■ Seçilmiş Metin ■
====
21 Ocak 2011 Cuma

Walk the Line: Sınırdayım bebeğim, bir el at!


En son Harem Suare vasıtasıyla tarihsel film çekmenin zorluklarından konuşmuştuk Tıpkı tarihsel film çekmek gibi biyografik bir film çekmek de zordur. Çünkü bu sefer gerçekten yaşamış bir kişinin tarihine bakarsınız ve bu tarihte yaşananların nasıl olup bittiği herkese göre farklılık gösterebilir. Dolayısıyla biyografik bir film yapıyorsanız ister istemez yaşananlara bir 'taraf'tan bakıyorsunuz demektir. İşte bu yüzden gösterdiğiniz yaşam kimilerine göre doğru bir şekilde filme aktarılmıştır, kimilerine göre ise yaşananlarla alakası bile yoktur. Walk the Line ile 2005 yılında James Mangold bu zor işe soyunmuş ve kolay kolay eşine rastlanmayacak bir sese sahip Johnny Cash'in hayatını anlatmıştı. Cash'in ve onun hayatına ortak olmuş insanların hayatını ne kadar yanlış, ne kadar doğru anlattı bilmiyorum ama film olarak son derece düzgün ve seyir zevki yüksek bir iş ortaya çıkarttığını düşünüyorum.
====
■ İncelenen Veriler ■
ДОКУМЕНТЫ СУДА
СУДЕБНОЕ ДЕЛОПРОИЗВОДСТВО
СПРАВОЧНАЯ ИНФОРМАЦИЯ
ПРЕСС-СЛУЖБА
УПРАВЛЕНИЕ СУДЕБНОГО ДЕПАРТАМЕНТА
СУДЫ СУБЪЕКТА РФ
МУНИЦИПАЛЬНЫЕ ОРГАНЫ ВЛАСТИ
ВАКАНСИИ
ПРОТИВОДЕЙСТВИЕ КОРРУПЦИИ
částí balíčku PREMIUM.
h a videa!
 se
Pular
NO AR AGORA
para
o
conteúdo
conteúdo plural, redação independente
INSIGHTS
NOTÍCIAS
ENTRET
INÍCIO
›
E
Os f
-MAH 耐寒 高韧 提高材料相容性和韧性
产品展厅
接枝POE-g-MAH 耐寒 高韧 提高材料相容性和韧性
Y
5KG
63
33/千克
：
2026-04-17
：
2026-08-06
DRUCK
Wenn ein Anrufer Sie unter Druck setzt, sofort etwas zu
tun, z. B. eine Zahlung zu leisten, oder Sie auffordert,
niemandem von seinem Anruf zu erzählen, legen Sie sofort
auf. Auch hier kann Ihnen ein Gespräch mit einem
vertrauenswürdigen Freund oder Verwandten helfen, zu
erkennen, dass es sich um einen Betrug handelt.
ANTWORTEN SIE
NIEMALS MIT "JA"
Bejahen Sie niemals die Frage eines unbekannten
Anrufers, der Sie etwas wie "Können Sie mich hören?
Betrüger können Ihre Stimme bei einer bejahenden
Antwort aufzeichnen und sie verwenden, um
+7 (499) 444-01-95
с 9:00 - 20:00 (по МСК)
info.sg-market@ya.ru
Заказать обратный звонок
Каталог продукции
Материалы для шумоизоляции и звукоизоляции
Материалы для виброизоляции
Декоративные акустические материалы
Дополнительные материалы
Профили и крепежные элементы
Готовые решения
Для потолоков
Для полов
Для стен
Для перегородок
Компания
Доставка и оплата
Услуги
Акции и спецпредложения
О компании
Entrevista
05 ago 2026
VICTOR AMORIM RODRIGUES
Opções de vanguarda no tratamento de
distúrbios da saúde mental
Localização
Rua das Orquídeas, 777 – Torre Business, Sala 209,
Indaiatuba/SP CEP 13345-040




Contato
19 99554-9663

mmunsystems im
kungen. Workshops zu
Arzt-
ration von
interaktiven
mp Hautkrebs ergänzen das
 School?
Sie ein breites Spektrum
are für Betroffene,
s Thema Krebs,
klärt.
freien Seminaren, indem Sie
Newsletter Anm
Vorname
====
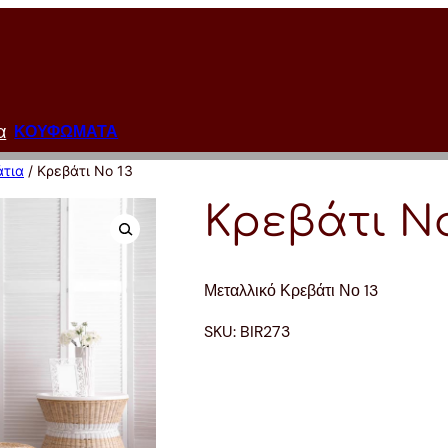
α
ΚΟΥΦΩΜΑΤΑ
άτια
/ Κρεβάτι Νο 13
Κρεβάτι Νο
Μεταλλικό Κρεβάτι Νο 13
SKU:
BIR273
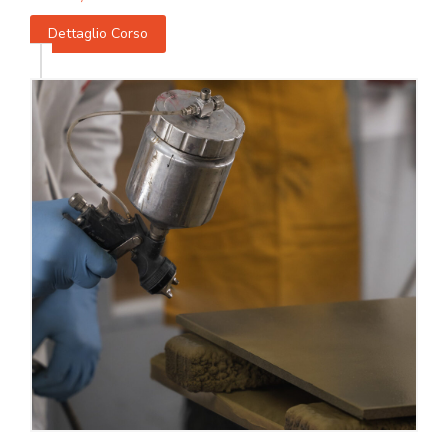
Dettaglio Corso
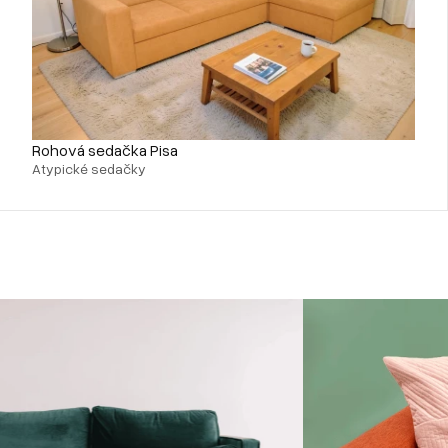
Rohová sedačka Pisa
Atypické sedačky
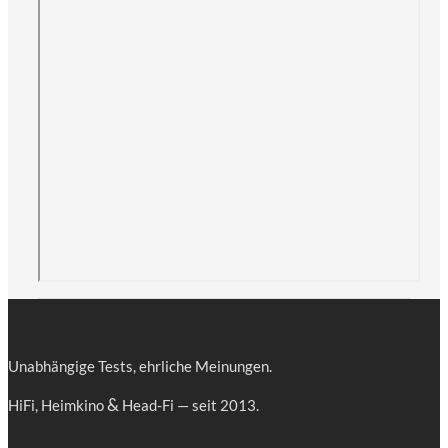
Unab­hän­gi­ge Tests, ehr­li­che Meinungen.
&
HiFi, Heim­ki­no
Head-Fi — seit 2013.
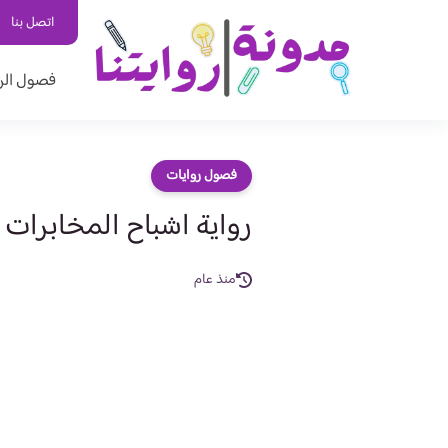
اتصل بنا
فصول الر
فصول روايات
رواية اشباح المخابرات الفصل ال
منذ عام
====
■ Yapılacak İş ■
Aşağıdaki soruları yukarıdaki seçilmiş metne dayanarak yanıtlayınız.
1. Yazar, tarihsel film çekmenin zorluklarını en son hangi film vasıtasıyla konuştuklarını belirtmektedir?
2. Metne göre biyografik bir film yapan kişi, yaşananlara ister istemez nereden bakmış olur?
3. Walk the Line hangi yılda ve kim tarafından yapılmıştır?

■ Alıştırma Çıktısı ■
1. Harem Suare.
2. Bir "taraf"tan.
3. 2005 yılında, James Mangold tarafından.